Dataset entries
________

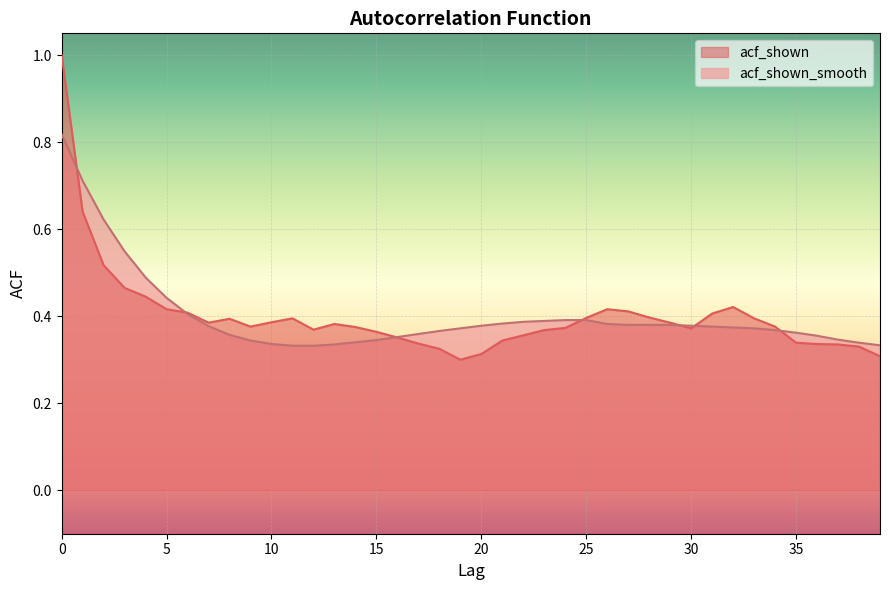

Is it true that acf_shown equals 0.5 at 16?

False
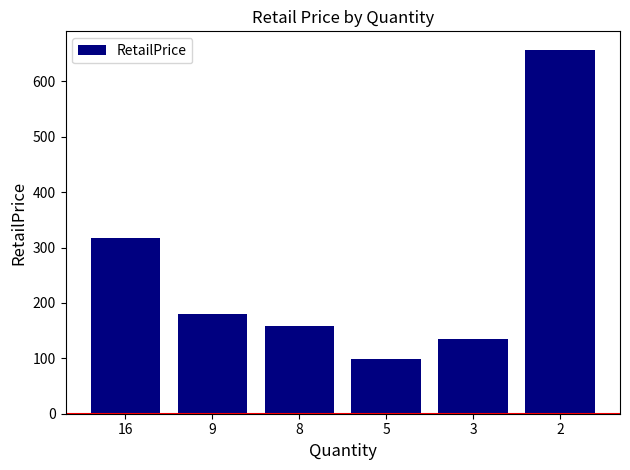

What is the ratio of the value at 2 to the value at 5?

6.6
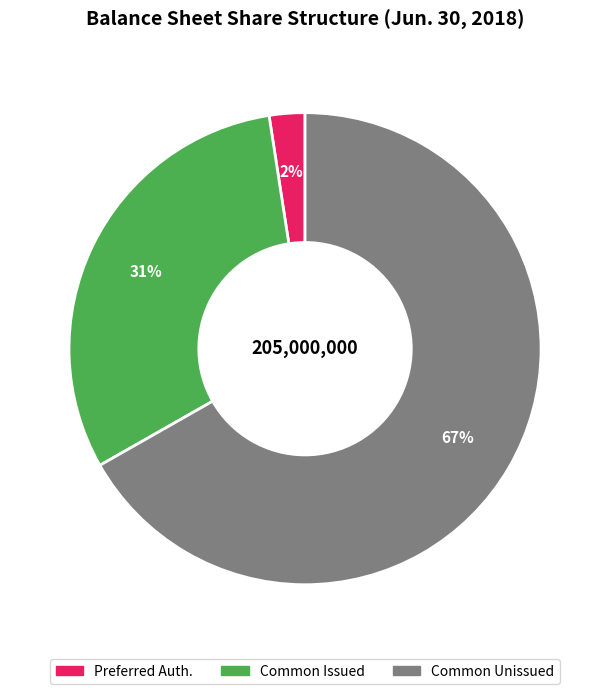

Is there a majority slice in this chart?

Yes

________

* _Aim of the exercise_
Rewrite the listing, replacing "chart" with "plot" and keeping everything else the same. Leave the pictures out of your answer.

* _Task output_
Is it true that acf_shown equals 0.5 at 16?

False

What is the ratio of the value at 2 to the value at 5?

6.6

Is there a majority slice in this plot?

Yes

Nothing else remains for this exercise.